Беседы со специалистами - стр. 9
Сокурсницы
В качестве примеров, позволяющих судить о контингенте студентов деффака того времени, расскажу о некоторых моих сокурсницах.
Жанна Дозорец. Эта студентка была одной из лучших, если не сказать больше. Она была вдумчива и малоразговорчива. Относилась к числу примерных, скромных девиц, к коим принадлежала и я. Однако она отличалась от меня тем, что когда говорила, то только по существу, не проявляя щенячьей восторженности, которой я, увы, грешила. В обучении Жанна выходила далеко за рамки институтской программы, но в основном по курсу русского языка, а не литературы, как это делала я. Ее грамотность была безупречной. Жанна никогда, буквально никогда не допускала при письме ошибок. Грамматическое чутье ее было на высшем уровне. Удивительно, что чисто еврейская девочка владела русским языком и чувствовала его лучше русских. Сейчас я думаю, что в том случае, если врожденное языковое чутье имеется, то оно относится ко всем языкам и реализуется в том из них, которое более стимулируется языковой средой. Иначе откуда же взялись Чингиз Айтматов, Фазиль Искандер, Окуджава, Белла Ахмадулина и Пушкин, наконец? Так вот, Жанна Дозорец была прирожденным филологом. Не знаю, как она оказалась на деффаке, наверное, тоже по какому-то непредвиденному стечению обстоятельств, но вполне естественно, что стала профессором-языковедом, зав. кафедрой русского языка.

- [Цель упражнения]: Продолжите фрагмент воспоминаний о сокурсницах, начав сразу после его последнего предложения. Последующие строки никак не связаны с фрагментом воспоминаний о сокурсницах.

- [Раздел данных]:
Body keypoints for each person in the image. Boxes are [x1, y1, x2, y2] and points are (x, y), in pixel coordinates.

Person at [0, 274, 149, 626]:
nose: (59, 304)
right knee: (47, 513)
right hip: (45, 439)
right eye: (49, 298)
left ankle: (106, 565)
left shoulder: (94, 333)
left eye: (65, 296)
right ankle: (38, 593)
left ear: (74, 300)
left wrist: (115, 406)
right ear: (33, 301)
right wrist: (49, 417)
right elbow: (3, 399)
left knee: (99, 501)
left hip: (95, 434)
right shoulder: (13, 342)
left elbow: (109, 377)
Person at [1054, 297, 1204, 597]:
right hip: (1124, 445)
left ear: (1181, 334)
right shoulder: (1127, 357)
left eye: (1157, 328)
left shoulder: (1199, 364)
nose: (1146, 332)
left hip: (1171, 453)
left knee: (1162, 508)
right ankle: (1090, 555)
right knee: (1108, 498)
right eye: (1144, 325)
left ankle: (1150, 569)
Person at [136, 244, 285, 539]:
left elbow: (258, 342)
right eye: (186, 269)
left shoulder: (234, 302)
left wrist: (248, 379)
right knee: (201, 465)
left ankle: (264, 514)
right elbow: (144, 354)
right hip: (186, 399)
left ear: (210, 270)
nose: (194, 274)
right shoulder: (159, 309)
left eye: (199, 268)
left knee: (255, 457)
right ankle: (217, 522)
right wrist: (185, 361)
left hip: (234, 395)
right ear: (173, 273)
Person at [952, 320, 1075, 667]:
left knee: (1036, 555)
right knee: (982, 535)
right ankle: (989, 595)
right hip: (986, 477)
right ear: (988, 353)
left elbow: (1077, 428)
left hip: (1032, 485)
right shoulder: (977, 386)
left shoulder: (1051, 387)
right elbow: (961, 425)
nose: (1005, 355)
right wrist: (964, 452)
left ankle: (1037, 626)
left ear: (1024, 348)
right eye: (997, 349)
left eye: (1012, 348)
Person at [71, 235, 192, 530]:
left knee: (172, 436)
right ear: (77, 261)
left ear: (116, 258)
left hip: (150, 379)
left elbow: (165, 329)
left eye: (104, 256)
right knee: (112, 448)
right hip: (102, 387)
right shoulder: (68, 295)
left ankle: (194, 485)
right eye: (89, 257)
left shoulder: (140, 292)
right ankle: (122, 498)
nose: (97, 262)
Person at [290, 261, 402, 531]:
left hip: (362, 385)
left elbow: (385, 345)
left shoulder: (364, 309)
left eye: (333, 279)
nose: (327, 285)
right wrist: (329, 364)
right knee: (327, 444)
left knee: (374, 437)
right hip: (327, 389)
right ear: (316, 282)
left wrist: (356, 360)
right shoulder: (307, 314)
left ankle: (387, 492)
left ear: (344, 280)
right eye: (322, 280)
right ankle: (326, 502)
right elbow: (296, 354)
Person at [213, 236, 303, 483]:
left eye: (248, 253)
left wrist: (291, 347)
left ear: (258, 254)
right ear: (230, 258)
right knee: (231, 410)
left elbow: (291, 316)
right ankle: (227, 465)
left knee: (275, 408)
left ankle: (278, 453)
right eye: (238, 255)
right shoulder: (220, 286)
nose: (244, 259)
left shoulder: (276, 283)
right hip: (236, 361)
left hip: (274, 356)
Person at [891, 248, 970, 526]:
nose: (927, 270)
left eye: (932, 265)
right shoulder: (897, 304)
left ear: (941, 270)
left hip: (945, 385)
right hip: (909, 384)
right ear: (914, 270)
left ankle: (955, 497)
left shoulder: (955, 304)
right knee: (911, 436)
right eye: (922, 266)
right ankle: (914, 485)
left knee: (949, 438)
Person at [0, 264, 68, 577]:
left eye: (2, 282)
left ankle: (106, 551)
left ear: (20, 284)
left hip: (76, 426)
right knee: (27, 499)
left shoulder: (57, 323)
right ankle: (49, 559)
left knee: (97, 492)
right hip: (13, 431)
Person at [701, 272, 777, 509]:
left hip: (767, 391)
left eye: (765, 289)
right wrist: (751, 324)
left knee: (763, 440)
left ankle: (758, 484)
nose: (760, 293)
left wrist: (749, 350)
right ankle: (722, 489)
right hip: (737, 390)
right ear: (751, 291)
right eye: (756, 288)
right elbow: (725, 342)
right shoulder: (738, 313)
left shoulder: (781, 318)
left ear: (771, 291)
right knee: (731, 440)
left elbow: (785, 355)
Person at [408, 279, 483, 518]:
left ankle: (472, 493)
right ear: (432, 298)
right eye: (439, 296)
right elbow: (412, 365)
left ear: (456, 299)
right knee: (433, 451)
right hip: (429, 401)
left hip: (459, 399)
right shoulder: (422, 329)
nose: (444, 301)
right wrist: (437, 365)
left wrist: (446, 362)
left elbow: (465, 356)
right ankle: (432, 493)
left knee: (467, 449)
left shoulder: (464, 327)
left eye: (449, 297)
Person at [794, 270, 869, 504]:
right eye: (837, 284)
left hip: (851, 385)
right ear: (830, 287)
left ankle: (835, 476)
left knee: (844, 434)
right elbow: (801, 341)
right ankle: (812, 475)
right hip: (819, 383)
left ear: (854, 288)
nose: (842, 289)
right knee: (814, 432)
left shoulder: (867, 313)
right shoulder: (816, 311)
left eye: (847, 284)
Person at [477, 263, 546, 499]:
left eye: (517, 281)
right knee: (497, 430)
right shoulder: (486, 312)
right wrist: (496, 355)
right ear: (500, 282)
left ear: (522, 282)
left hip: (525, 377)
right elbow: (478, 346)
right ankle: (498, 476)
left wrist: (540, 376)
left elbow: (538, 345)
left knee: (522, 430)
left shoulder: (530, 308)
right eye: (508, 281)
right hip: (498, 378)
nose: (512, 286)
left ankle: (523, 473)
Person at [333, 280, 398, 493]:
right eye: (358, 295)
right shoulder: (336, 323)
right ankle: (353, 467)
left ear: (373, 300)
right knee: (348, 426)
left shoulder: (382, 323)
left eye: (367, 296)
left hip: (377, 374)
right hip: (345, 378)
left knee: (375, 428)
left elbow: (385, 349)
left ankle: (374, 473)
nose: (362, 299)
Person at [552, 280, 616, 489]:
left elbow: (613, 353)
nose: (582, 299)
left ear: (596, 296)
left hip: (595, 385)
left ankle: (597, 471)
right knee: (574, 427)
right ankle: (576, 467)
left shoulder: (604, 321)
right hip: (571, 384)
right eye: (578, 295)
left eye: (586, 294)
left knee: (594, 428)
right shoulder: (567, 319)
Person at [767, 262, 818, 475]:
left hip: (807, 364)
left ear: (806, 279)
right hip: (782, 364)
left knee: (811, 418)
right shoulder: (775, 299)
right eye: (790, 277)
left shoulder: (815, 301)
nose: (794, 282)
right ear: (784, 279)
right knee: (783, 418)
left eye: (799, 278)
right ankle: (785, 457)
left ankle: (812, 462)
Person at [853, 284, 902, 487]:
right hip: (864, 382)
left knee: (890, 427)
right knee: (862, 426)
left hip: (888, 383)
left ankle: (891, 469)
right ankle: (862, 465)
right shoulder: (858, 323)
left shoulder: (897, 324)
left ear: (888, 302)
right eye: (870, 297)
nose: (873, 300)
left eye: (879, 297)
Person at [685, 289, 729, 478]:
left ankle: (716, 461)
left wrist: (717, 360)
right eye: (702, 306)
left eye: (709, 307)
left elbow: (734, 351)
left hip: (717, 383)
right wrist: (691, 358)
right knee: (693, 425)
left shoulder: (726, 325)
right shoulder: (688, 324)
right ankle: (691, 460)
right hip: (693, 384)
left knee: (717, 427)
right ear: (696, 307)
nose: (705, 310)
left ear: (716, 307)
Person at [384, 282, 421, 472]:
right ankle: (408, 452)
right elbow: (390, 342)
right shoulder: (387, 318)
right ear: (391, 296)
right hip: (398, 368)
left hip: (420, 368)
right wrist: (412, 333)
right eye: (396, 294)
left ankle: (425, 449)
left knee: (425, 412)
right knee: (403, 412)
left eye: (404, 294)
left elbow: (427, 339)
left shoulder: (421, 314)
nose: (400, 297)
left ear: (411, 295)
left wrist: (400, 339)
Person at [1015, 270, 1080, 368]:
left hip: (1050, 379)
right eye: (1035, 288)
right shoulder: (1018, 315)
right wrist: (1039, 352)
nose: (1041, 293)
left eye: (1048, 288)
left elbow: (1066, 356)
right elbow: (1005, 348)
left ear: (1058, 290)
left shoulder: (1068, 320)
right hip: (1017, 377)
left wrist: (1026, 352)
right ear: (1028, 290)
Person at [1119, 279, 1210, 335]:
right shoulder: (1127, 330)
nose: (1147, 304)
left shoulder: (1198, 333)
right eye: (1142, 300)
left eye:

- [Результат выполнения]:
Оживленной и хихикающей я видела Жанну лишь однажды, когда мы в дождь бежали по лужам на занятия в институт. Дорожка, ведущая к подъезду, вся была в жидкой грязи и сразу же возникала мысль, что обувь от нее не уберечь. Однако Жанна была другого мнения. Она спросила меня: «А ты можешь пробежаться и не запачкать туфли?». «Как это? – отозвалась я, – тут ведь сплошная грязь». «А вот так», – парировала Жанна и с неожиданной легкостью и грациозностью стала то подпрыгивая, то скользя ставить ноги на те места, которые были каким-то чудом свободны от грязи. В результате – ее обувь осталась чистой. Я так не сумела.
Люся Юдина. Рыжеволосая любительница читать книги, которые она глотала одну за другой, Люся была смешлива и обворожительна. Училась хорошо, но без заморачиваний насчет вечных философских истин. Сблизились мы с ней не в институте, а на целине. Ее жизнелюбие, смешливость и легкость в принятии жизненных коллизий в тех условиях были неоценимы.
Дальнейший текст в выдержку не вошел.